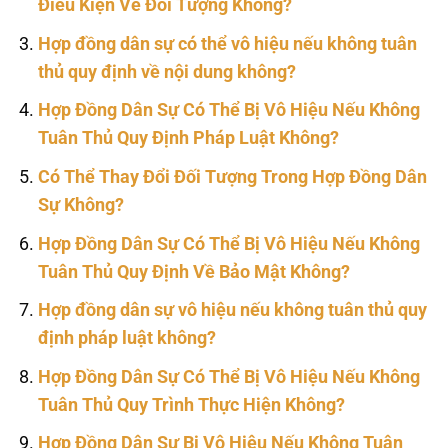
Điều Kiện Về Đối Tượng Không?
Hợp đồng dân sự có thể vô hiệu nếu không tuân
thủ quy định về nội dung không?
Hợp Đồng Dân Sự Có Thể Bị Vô Hiệu Nếu Không
Tuân Thủ Quy Định Pháp Luật Không?
Có Thể Thay Đổi Đối Tượng Trong Hợp Đồng Dân
Sự Không?
Hợp Đồng Dân Sự Có Thể Bị Vô Hiệu Nếu Không
Tuân Thủ Quy Định Về Bảo Mật Không?
Hợp đồng dân sự vô hiệu nếu không tuân thủ quy
định pháp luật không?
Hợp Đồng Dân Sự Có Thể Bị Vô Hiệu Nếu Không
Tuân Thủ Quy Trình Thực Hiện Không?
Hợp Đồng Dân Sự Bị Vô Hiệu Nếu Không Tuân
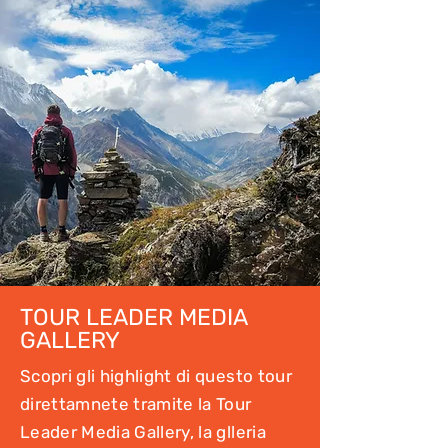
TOUR LEADER MEDIA
GALLERY
Scopri gli highlight di questo tour
direttamnete tramite la Tour
Leader Media Gallery, la glleria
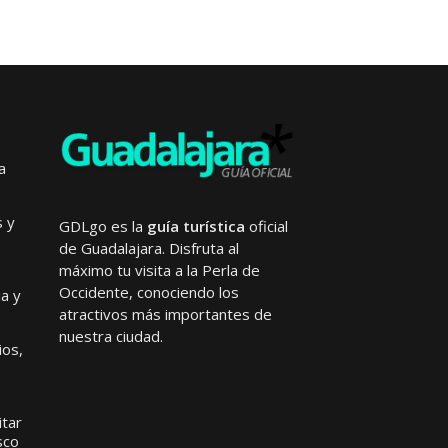
a
s y
GDLgo es la
guía turística
oficial
de Guadalajara. Disfruta al
máximo tu visita a la Perla de
Occidente, conociendo los
ia y
atractivos más importantes de
nuestra ciudad.
ios,
itar
sco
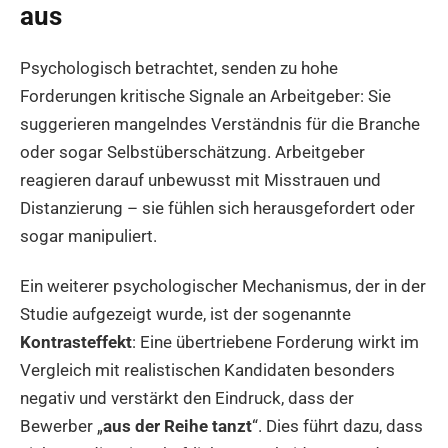
aus
Psychologisch betrachtet, senden zu hohe
Forderungen kritische Signale an Arbeitgeber: Sie
suggerieren mangelndes Verständnis für die Branche
oder sogar Selbstüberschätzung. Arbeitgeber
reagieren darauf unbewusst mit Misstrauen und
Distanzierung – sie fühlen sich herausgefordert oder
sogar manipuliert.
Ein weiterer psychologischer Mechanismus, der in der
Studie aufgezeigt wurde, ist der sogenannte
Kontrasteffekt
: Eine übertriebene Forderung wirkt im
Vergleich mit realistischen Kandidaten besonders
negativ und verstärkt den Eindruck, dass der
Bewerber „
aus der Reihe tanzt
“. Dies führt dazu, dass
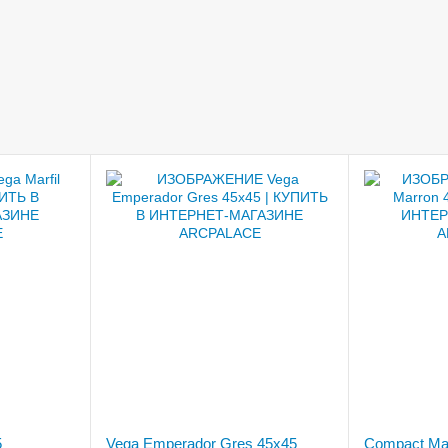
5
Vega Emperador Gres 45x45
Compact Ma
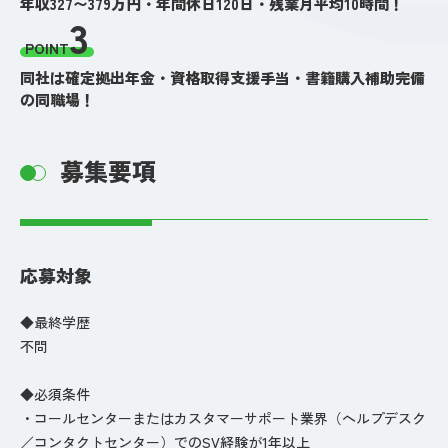
年収327〜379万円・年間休日120日・残業月平均10時間！
3
POINT
同社は確定拠出年金・資格取得支援手当・書籍購入補助完備
の同職場！
募集要項
応募対象
◆最終学歴
不問
◆必須条件
・コールセンターまたはカスタマーサポート業界（ヘルプデスク
／コンタクトセンター）でのSV経験が1年以上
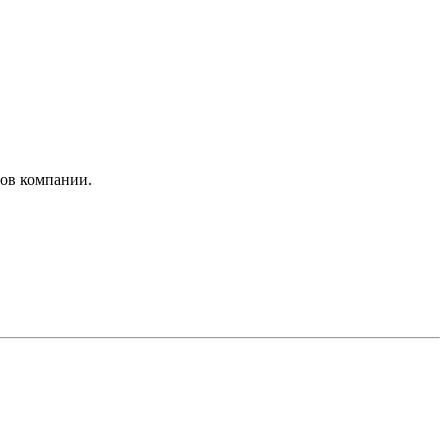
ров компании.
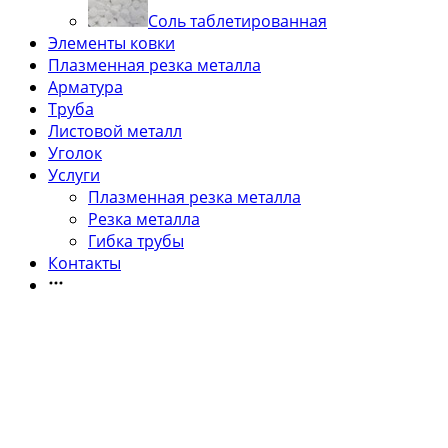
Соль таблетированная
Элементы ковки
Плазменная резка металла
Арматура
Труба
Листовой металл
Уголок
Услуги
Плазменная резка металла
Резка металла
Гибка трубы
Контакты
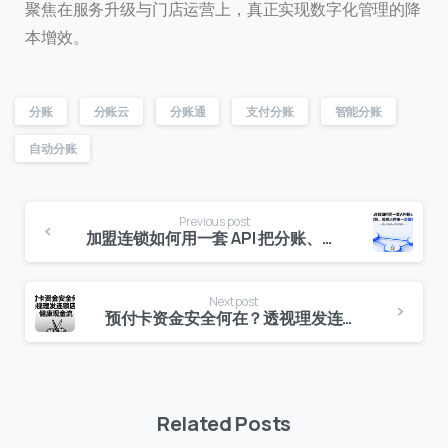
聚焦在服务升级与门店运营上，真正实现数字化管理的降
本增效。
分账
分账云
分账通
支付分账
智能分账
自动分账
Previous post
加盟连锁如何用一套 API 把分账、对账、报税三件事一次做完
Next post
预付卡资金安全何在？透视理发连锁店的健康“现金流”
Related Posts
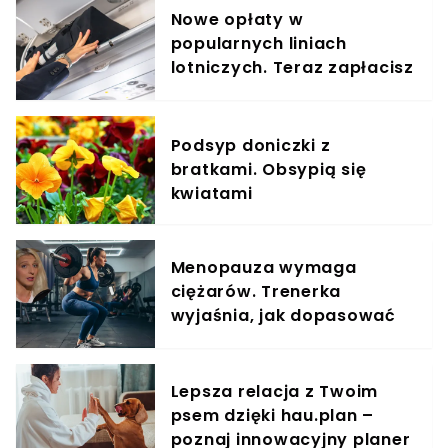
Nowe opłaty w
popularnych liniach
lotniczych. Teraz zapłacisz
za umieszczenie bagażu w
schowku
Podsyp doniczki z
bratkami. Obsypią się
kwiatami
Menopauza wymaga
ciężarów. Trenerka
wyjaśnia, jak dopasować
trening do kobiecego
organizmu
Lepsza relacja z Twoim
psem dzięki hau.plan –
poznaj innowacyjny planer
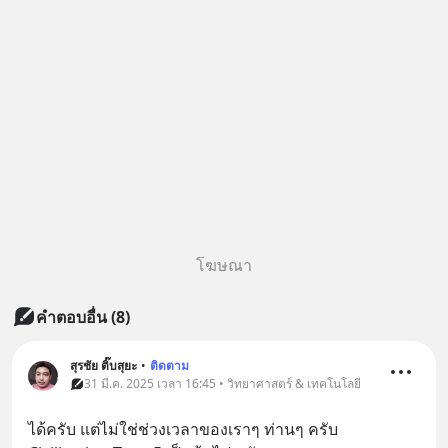
โฆษณา
คำตอบอื่น
(
8
)
สุรชัย ติ๊บสุยะ
•
ติดตาม
31 มี.ค. 2025 เวลา 16:45 • วิทยาศาสตร์ & เทคโนโลยี
ได้ครับ แต่ไม่ใช่ช่วงเวลาของเราๆ ท่านๆ ครับ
◇ ◇ ◇ ◇ ◇ ◇ ◇
Would you retype every line shown above exactly, leaving the pictures aside?

OUTPUT FOR THIS TASK:
Điều Kiện Về Đối Tượng Không?
Hợp đồng dân sự có thể vô hiệu nếu không tuân
thủ quy định về nội dung không?
Hợp Đồng Dân Sự Có Thể Bị Vô Hiệu Nếu Không
Tuân Thủ Quy Định Pháp Luật Không?
Có Thể Thay Đổi Đối Tượng Trong Hợp Đồng Dân
Sự Không?
Hợp Đồng Dân Sự Có Thể Bị Vô Hiệu Nếu Không
Tuân Thủ Quy Định Về Bảo Mật Không?
Hợp đồng dân sự vô hiệu nếu không tuân thủ quy
định pháp luật không?
Hợp Đồng Dân Sự Có Thể Bị Vô Hiệu Nếu Không
Tuân Thủ Quy Trình Thực Hiện Không?
Hợp Đồng Dân Sự Bị Vô Hiệu Nếu Không Tuân
TOUR LEADER MEDIA
GALLERY
Scopri gli highlight di questo tour
direttamnete tramite la Tour
Leader Media Gallery, la glleria
a
s y
GDLgo es la
guía turística
oficial
de Guadalajara. Disfruta al
máximo tu visita a la Perla de
Occidente, conociendo los
ia y
atractivos más importantes de
nuestra ciudad.
ios,
itar
sco
aus
Psychologisch betrachtet, senden zu hohe
Forderungen kritische Signale an Arbeitgeber: Sie
suggerieren mangelndes Verständnis für die Branche
oder sogar Selbstüberschätzung. Arbeitgeber
reagieren darauf unbewusst mit Misstrauen und
Distanzierung – sie fühlen sich herausgefordert oder
sogar manipuliert.
Ein weiterer psychologischer Mechanismus, der in der
Studie aufgezeigt wurde, ist der sogenannte
Kontrasteffekt
: Eine übertriebene Forderung wirkt im
Vergleich mit realistischen Kandidaten besonders
negativ und verstärkt den Eindruck, dass der
Bewerber „
aus der Reihe tanzt
“. Dies führt dazu, dass
5
Vega Emperador Gres 45x45
Compact Ma
年収327〜379万円・年間休日120日・残業月平均10時間！
3
POINT
同社は確定拠出年金・資格取得支援手当・書籍購入補助完備
の同職場！
募集要項
応募対象
◆最終学歴
不問
◆必須条件
・コールセンターまたはカスタマーサポート業界（ヘルプデスク
／コンタクトセンター）でのSV経験が1年以上
ров компании.
Соль таблетированная
Элементы ковки
Плазменная резка металла
Арматура
Труба
Листовой металл
Уголок
Услуги
Плазменная резка металла
Резка металла
Гибка трубы
Контакты
聚焦在服务升级与门店运营上，真正实现数字化管理的降
本增效。
分账
分账云
分账通
支付分账
智能分账
自动分账
Previous post
加盟连锁如何用一套 API 把分账、对账、报税三件事一次做完
Next post
预付卡资金安全何在？透视理发连锁店的健康“现金流”
Related Posts
Nowe opłaty w
popularnych liniach
lotniczych. Teraz zapłacisz
za umieszczenie bagażu w
schowku
Podsyp doniczki z
bratkami. Obsypią się
kwiatami
Menopauza wymaga
ciężarów. Trenerka
wyjaśnia, jak dopasować
trening do kobiecego
organizmu
Lepsza relacja z Twoim
psem dzięki hau.plan –
poznaj innowacyjny planer
โฆษณา
คำตอบอื่น
(
8
)
สุรชัย ติ๊บสุยะ
•
ติดตาม
31 มี.ค. 2025 เวลา 16:45 • วิทยาศาสตร์ & เทคโนโลยี
ได้ครับ แต่ไม่ใช่ช่วงเวลาของเราๆ ท่านๆ ครับ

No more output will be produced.